Hopefully this is enough detail for a developer to reproduce my issue. If you have any questions or need further clarification, please let me know.
My Android Wireguard client is setup pointing at a hostname, vpn.mydomain.com:51820, which is an A record pointing at my public IP, and I use the Always-on VPN feature in Android on this tunnel. I have all 3 of the NAT Reflection settings in OPNsense's settings (under Firewall > Settings > Advanced) turned on.
igb1 is my LAN, igb2 is my WAN, and wg1 is the Wireguard interface. When I caught the Android client sending handshakes and timing out, I turned on debugging for wg1 (ifconfig wg1 debug) which showed that OPNsense was receiving the handshake and sending a reply to the client, which led to me dig deeper.

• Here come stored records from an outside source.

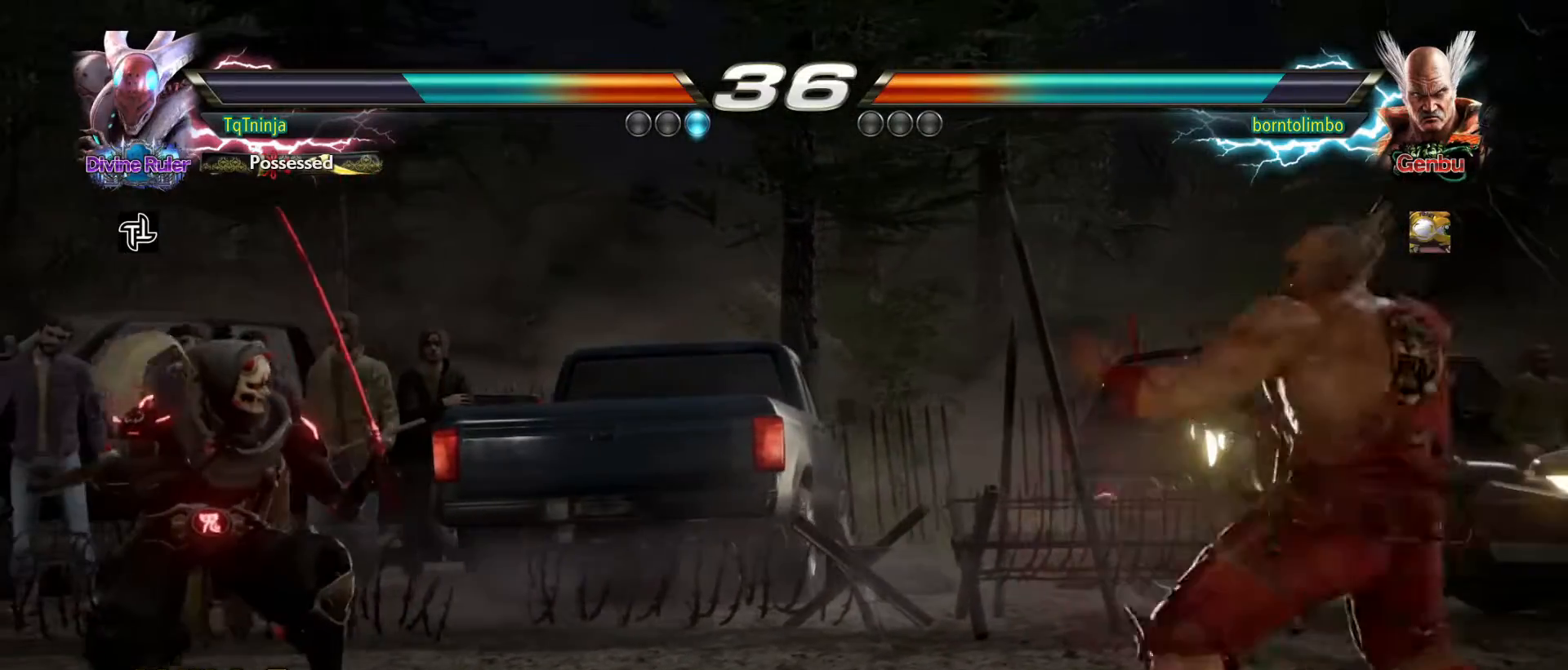
{"buttons": [], "left_stick": "right", "events": [[100, "left_stick", "center"], [167, "left_stick", "right"]]}
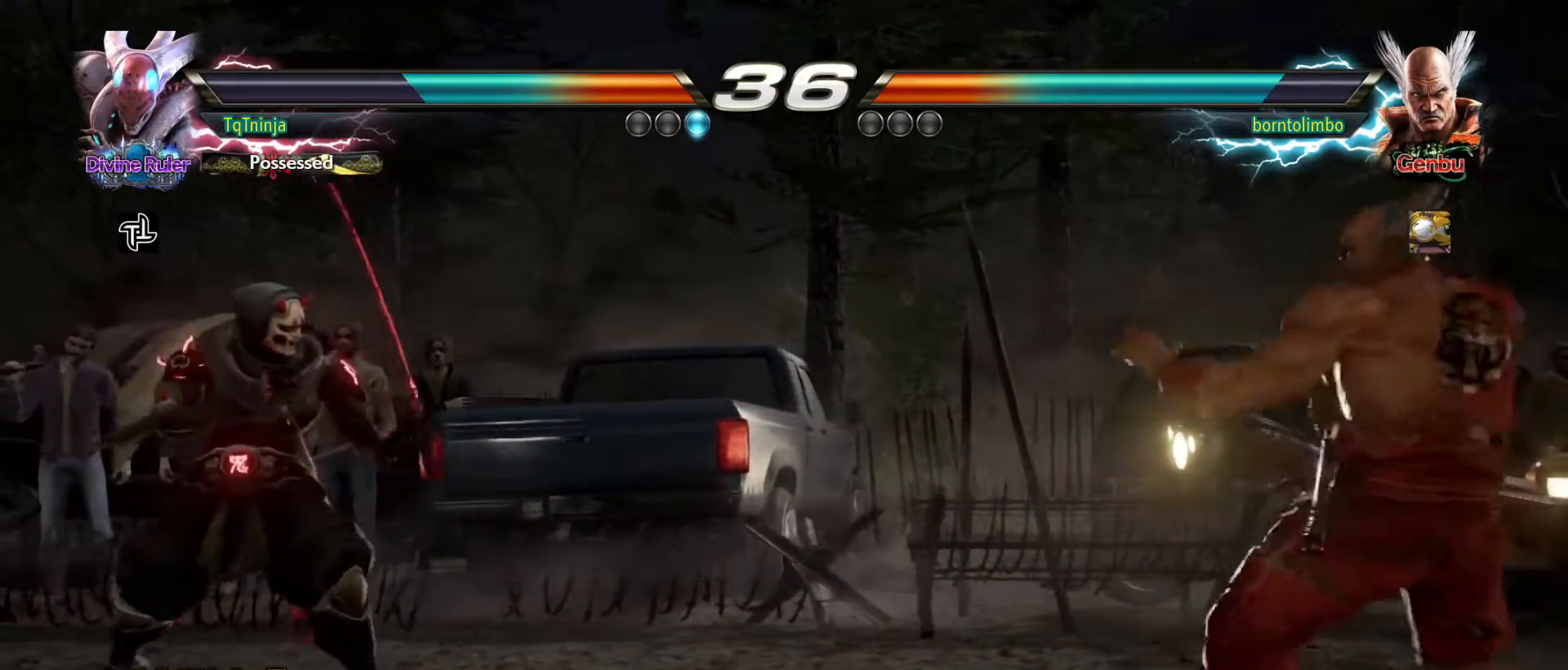
{"buttons": [], "left_stick": "right", "events": [[100, "left_stick", "left"], [183, "left_stick", "center"], [267, "left_stick", "left"], [433, "left_stick", "right"]]}
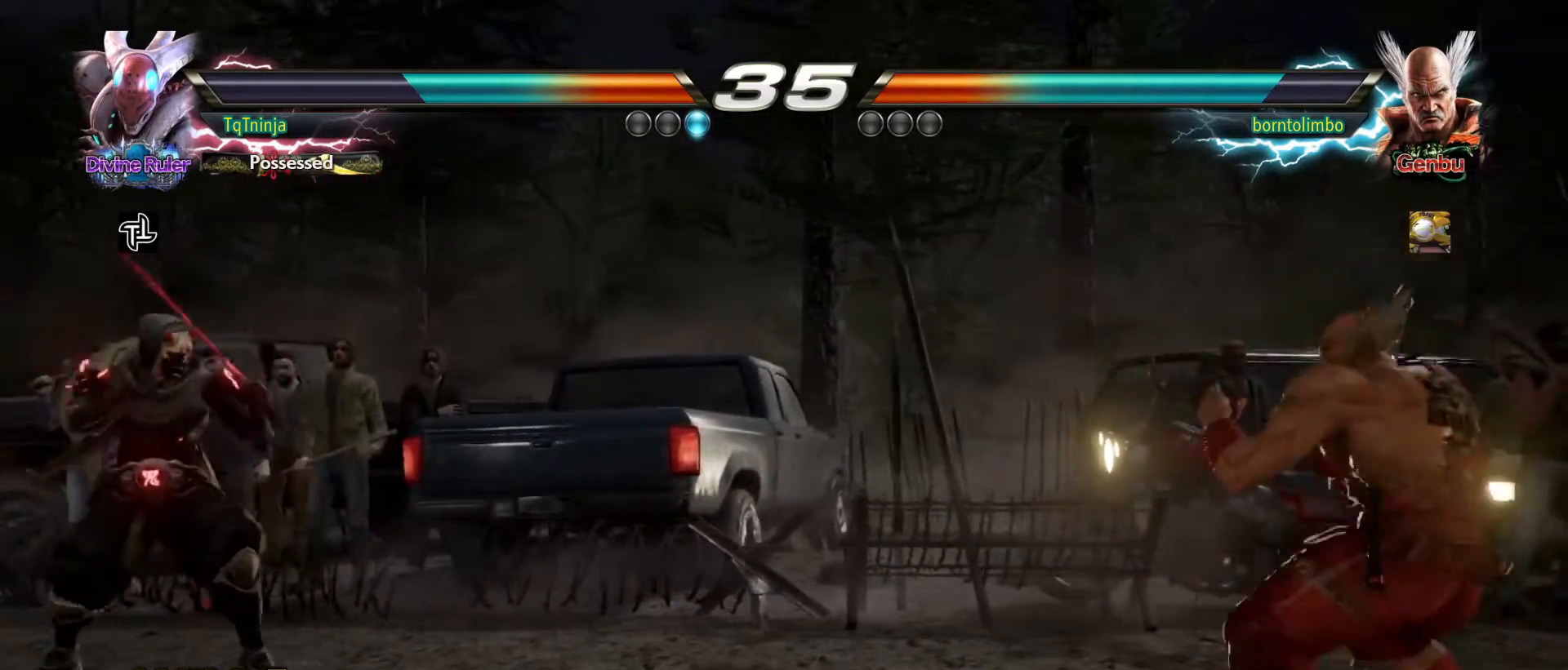
{"buttons": [], "left_stick": "right", "events": [[17, "left_stick", "center"], [100, "left_stick", "right"]]}
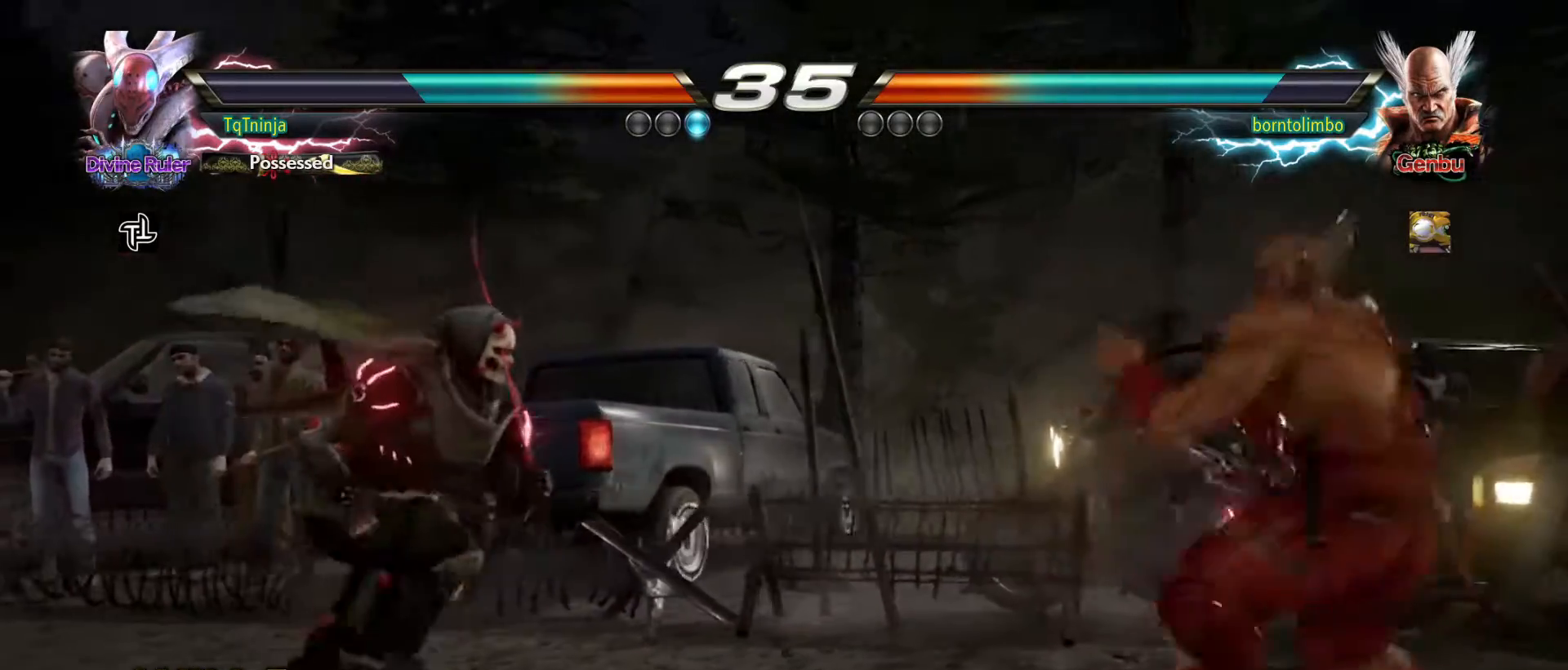
{"buttons": [], "left_stick": "left", "events": [[200, "left_stick", "up-left"], [283, "left_stick", "left"]]}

wg1: Receiving handshake initiation from peer 1
wg1: Sending handshake response to peer 1
wg1: Receiving handshake initiation from peer 1
wg1: Sending handshake response to peer 1
I checked tcpdump on igb1 and I was able to see the handshake packets from my phone (192.168.1.68) directed to my public IP (let's call it 203.0.113.7), however there was no traffic flowing back to the phone:
root@opnsense:~ # tcpdump -nn -i igb1 host 192.168.1.68 and port 51820
tcpdump: verbose output suppressed, use -v or -vv for full protocol decode
listening on igb1, link-type EN10MB (Ethernet), capture size 262144 bytes
10:45:49.935640 IP 192.168.1.68.35190 > 203.0.113.7.51820: UDP, length 148
10:45:54.967559 IP 192.168.1.68.35190 > 203.0.113.7.51820: UDP, length 148
10:46:03.355900 IP 192.168.1.68.35190 > 203.0.113.7.51820: UDP, length 148
10:46:11.883729 IP 192.168.1.68.35190 > 203.0.113.7.51820: UDP, length 148
I then checked igb2 and noticed that it is sending the traffic destined for my LAN out the WAN interface:
root@opnsense:~ # tcpdump -nn -i igb2 host 192.168.1.68 and port 51820
tcpdump: verbose output suppressed, use -v or -vv for full protocol decode
listening on igb2, link-type EN10MB (Ethernet), capture size 262144 bytes
11:14:38.316335 IP 203.0.113.7.51820 > 192.168.1.68.35190: UDP, length 92
11:14:43.354698 IP 203.0.113.7.51820 > 192.168.1.68.35190: UDP, length 92
It seems that after some indeterminate period of time, wireguard-kmod forgets what interface it should be replying on and ignores the NAT Reflection rules. If I disconnect the Android client and reconnect, everything goes back to normal and it no longer tries to send traffic out the wrong interface.
This exclusively happens on wireguard-kmod because I've have absolutely no issues with wireguard-go. I also don't believe this is a 23.1-specific issue because I experienced the same thing on 22.7 a few months back when I tried to switch to wireguard-kmod, but ultimately had to revert back to wireguard-go.
Hopefully this is enough detail for a developer to reproduce my issue. If you have any questions or need further clarification, please let me know.